Step 1: Understanding the Question:
The first paragraph is a plea for a speed-breaker because school children cross a dangerous intersection. The second paragraph gives survey numbers on how students actually reach school. We must work out how these numbers relate to the original plea.
Step 2: Key Idea:
The original argument assumes children walk across the intersection and face traffic there. If the numbers show almost no student walks, the data works against that assumption instead of supporting it.
Step 3: Detailed Explanation:
Add the percentages given: 10% travel by car with parents, 20% by auto-rickshaw, 20% by taxi, 40% by school bus, and 10% live in the hostel inside the school. These five figures add up to 100%.
Since every student is accounted for by a car, auto-rickshaw, taxi, bus, or by living on campus, none are shown crossing the intersection on foot at all.

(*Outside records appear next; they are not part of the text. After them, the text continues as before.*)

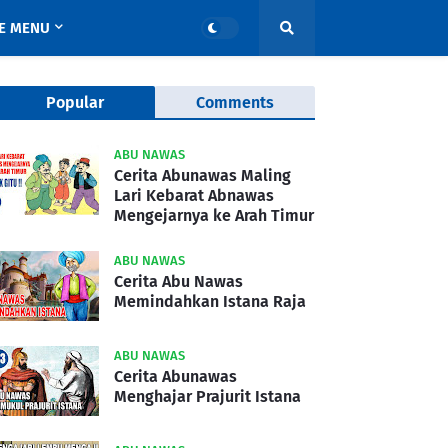
E MENU
Popular
Comments
ABU NAWAS
Cerita Abunawas Maling
Lari Kebarat Abnawas
Mengejarnya ke Arah Timur
ABU NAWAS
Cerita Abu Nawas
Memindahkan Istana Raja
ABU NAWAS
Cerita Abunawas
Menghajar Prajurit Istana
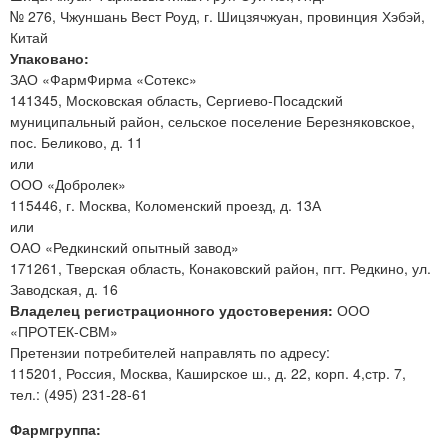
№ 276, Чжуншань Вест Роуд, г. Шицзячжуан, провинция Хэбэй,
Китай
Упаковано:
ЗАО «ФармФирма «Сотекс»
141345, Московская область, Сергиево-Посадский
муниципальный район, сельское поселение Березняковское,
пос. Беликово, д. 11
или
ООО «Добролек»
115446, г. Москва, Коломенский проезд, д. 13А
или
ОАО «Редкинский опытный завод»
171261, Тверская область, Конаковский район, пгт. Редкино, ул.
Заводская, д. 16
Владелец регистрационного удостоверения:
ООО
«ПРОТЕК-СВМ»
Претензии потребителей направлять по адресу:
115201, Россия, Москва, Каширское ш., д. 22, корп. 4,стр. 7,
тел.: (495) 231-28-61
Фармгруппа:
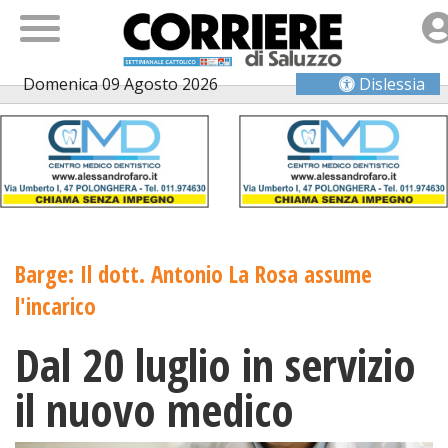
Domenica 09 Agosto 2026
Dislessia
Barge: Il dott. Antonio La Rosa assume
l'incarico
Dal 20 luglio in servizio
il nuovo medico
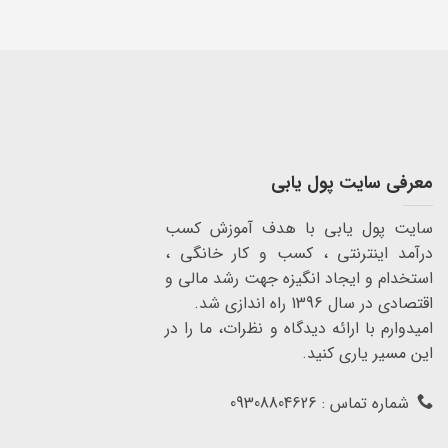
معرفی سایت پول یابی
سایت پول یابی با هدف آموزش کسب
درآمد اینترنتی ، کسب و کار خانگی ،
استخدام و ایجاد انگیزه جهت رشد مالی و
اقتصادی در سال 1396 راه اندازی شد.
امیدوارم با ارائه دیدگاه و نظرات، ما را در
این مسیر یاری کنید.
شماره تماس : 09308804626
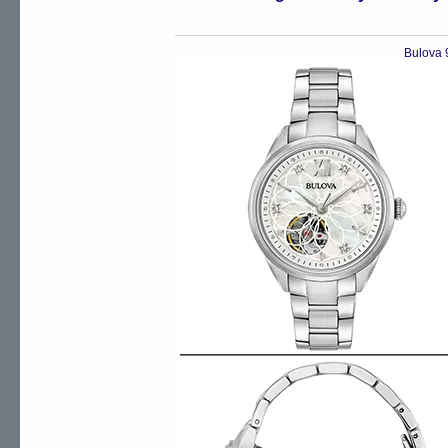
Bulova 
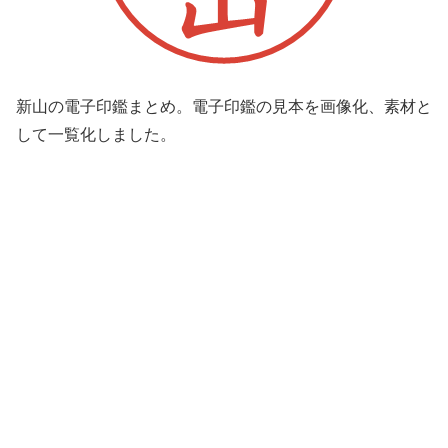
新山の電子印鑑まとめ。電子印鑑の見本を画像化、素材と
して一覧化しました。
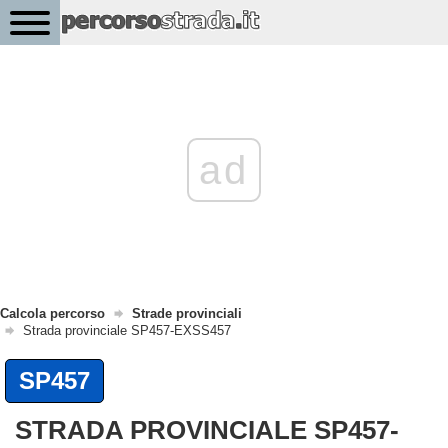
ad
Calcola percorso
Strade provinciali
Strada provinciale SP457-EXSS457
SP457
STRADA PROVINCIALE SP457-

This undercuts the original worry about children walking across a dangerous crossing, so the new paragraph works against, not for, the earlier plea. Because it uses percentages to make that case, the method is statistical.
Option (AA) is wrong because no comparison, or analogy, is drawn anywhere in the survey paragraph. Option (BB) is wrong because the data argues against the claim, not for it, so it cannot "extend" it. Option (CC) is wrong because the numbers point to an opposite picture, children mostly travel by vehicle, not on foot, rather than matching the original claim.
Step 4: Final Answer:
The paragraph contradicts the speaker's argument using statistical data, matching option (DD).